— Görev Listesi —
1. Verilen metindeki "GÖYNÜMER’in uçağı başına" ifadesinden "kalkış hazırlıkları yapıyordu." ifadesine kadar olan bölümü aynen kopyalayınız.
2. F-104 kalkışını anlatan metne göre aşağıdaki ifadelerin doğru olup olmadığını evet ya da hayır ile belirtiniz. Her yanıtı metinden birebir alıntılanan belirleyici sözlerle destekleyiniz.
(a) İtalyan F-104 Filosu NATO denetlemesinde uçuşu iptal etmişti.
(b) Bildirilen rüzgâr zaman zaman 40 knota ulaşıyordu.
(c) GÖYNÜMER Bnb., yetkililerin ısrarı üzerine kalkıştan vazgeçti.

— Verilen Metin —

────────────────

Klerans almaya gittiğimizde;
şiddetli rüzgar nedeniyle uçuşu
kestiklerini ve bizimde mümkünse
beklememizi bildirdiler.
Verdikleri rüzgar 900 den zaman
zaman 30-32 knot. Gerçekten
hamleli bir rüzgar vardı ve dün
yaklaşan cepheden dolayı
depresyon ve anormal hava
koşullarını şimdi dahi iyi
anlıyorduk. Ancak bir sorunumuz
vardı; maç o akşam oynanıyordu
ve bizim beklemeye tahammülümüz
yoktu. İtalyan F-104 Filosu hava
savunma rolünde tip tanklarla
bizim pylon tanklı halimizden
kalkışta daha az problemle
karşılayabileceklerine rağmen
NATO denetlemesinde bile uçuşu
iptal etmişti. F-104 uçuş el
kitabında 90 dereceden 15 knot’a
kadar rüzgarda tip tank yüküyle
kalkış-iniş yapılabileceğini
yazmasına rağmen bir pylon
tank’lı uçaklarla kalkış
yapacaktık ve İtalyanlar NATO
denetlemesinde uçuşu
durdurmuştu, bu durumu
kendilerine izah edemedikleri
gibi bize anlatmak için Bnb.
GÖYNÜMER’in uçağı başına Filo
Komutanları ve diğer yetkililer
koşarak gelmişler yalvarırcasına
kalkıştan vazgeçirmeye
çalışıyorlardı. GÖYNÜMER Bnb.
Nuh diyor Peygamber demiyor ve
kalkış hazırlıkları yapıyordu.
En sonunda İtalyanlarda ısrardan
vazgeçtiler ve İtalyanca “Ne
haliniz varsa görün” dediklerini
tahmin ettiğim el-kol
hareketleriyle uzaklaştılar |
Uçakları çalıştırdık, ilk
baktığım arızaların
giderilip giderilmediğiydi.

────────────────

— Gösterilen Bilgiler —
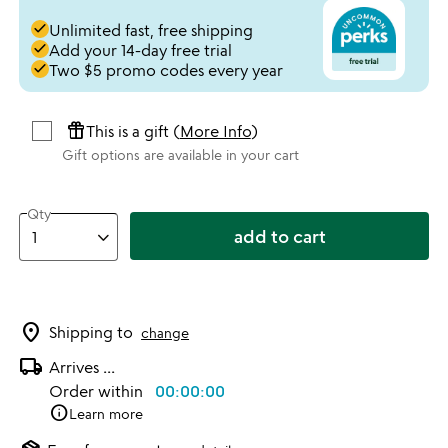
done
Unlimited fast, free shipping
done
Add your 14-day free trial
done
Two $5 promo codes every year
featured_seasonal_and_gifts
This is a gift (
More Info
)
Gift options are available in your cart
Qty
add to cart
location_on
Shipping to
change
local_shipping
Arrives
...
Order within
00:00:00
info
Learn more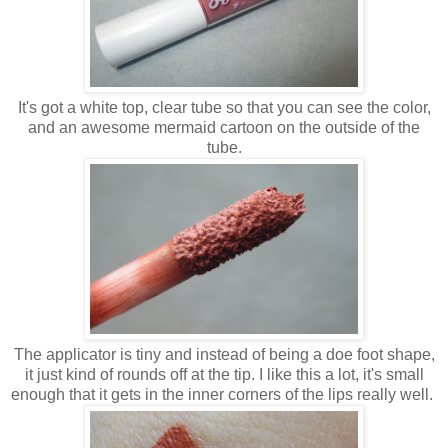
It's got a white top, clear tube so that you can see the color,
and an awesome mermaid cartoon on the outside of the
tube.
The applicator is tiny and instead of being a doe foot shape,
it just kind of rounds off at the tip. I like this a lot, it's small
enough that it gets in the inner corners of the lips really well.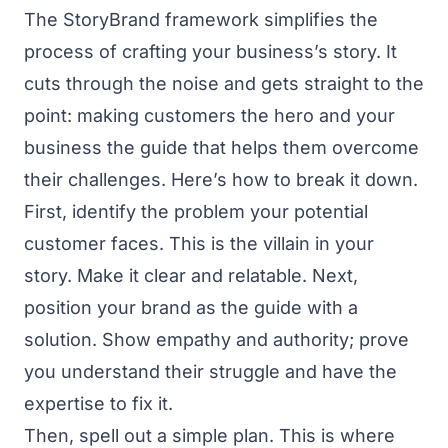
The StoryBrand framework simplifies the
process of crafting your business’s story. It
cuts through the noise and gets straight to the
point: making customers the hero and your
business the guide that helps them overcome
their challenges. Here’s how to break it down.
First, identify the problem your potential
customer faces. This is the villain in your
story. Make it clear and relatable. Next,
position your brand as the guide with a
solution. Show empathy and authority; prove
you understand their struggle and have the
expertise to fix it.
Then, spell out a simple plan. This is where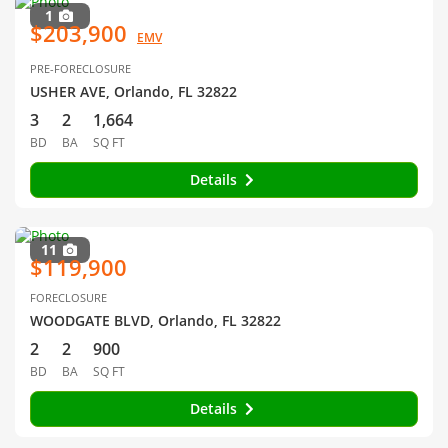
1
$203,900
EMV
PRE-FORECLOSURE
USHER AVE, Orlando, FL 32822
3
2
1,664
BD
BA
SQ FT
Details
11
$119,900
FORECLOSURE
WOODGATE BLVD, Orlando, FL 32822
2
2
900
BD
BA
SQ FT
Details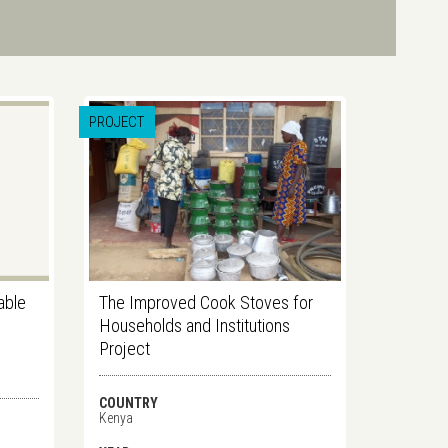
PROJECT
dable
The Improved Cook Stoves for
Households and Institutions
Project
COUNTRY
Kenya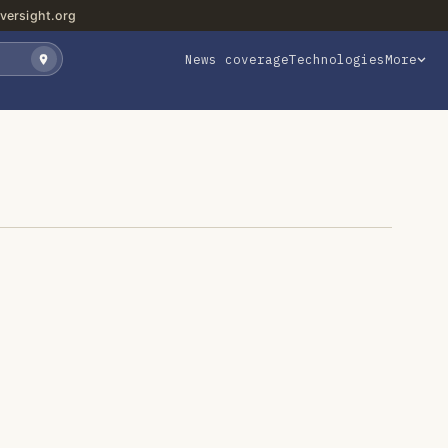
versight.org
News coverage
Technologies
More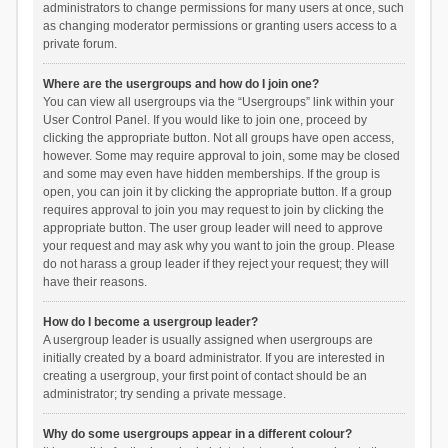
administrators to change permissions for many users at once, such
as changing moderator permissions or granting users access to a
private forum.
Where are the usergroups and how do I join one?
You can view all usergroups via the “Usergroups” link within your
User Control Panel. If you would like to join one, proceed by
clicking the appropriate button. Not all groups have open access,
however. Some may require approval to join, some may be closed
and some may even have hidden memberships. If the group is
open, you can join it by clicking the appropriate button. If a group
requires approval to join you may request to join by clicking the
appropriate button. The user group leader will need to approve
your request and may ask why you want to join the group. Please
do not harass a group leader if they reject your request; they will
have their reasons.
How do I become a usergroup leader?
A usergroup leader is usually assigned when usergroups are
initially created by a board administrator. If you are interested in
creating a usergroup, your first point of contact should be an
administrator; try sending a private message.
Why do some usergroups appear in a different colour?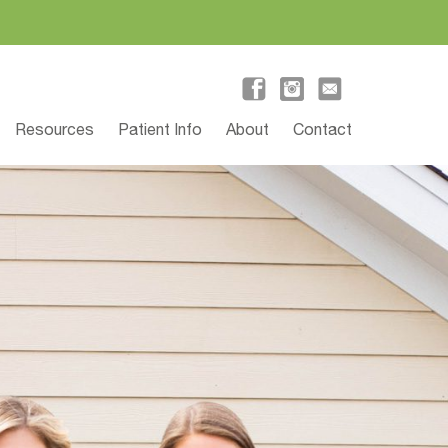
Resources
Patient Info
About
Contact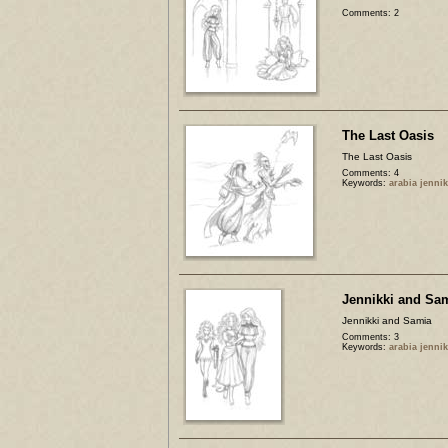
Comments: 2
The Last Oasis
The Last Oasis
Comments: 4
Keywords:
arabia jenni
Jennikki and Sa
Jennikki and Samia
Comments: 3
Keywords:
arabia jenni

────────────────

— Sorunların Çözümleri —
1.
GÖYNÜMER’in uçağı başına Filo
Komutanları ve diğer yetkililer
koşarak gelmişler yalvarırcasına
kalkıştan vazgeçirmeye
çalışıyorlardı. GÖYNÜMER Bnb.
Nuh diyor Peygamber demiyor ve
kalkış hazırlıkları yapıyordu.

2.
(a) Evet: "NATO denetlemesinde bile uçuşu iptal etmişti"
(b) Hayır: "zaman zaman 30-32 knot"
(c) Hayır: "Nuh diyor Peygamber demiyor ve kalkış hazırlıkları yapıyordu"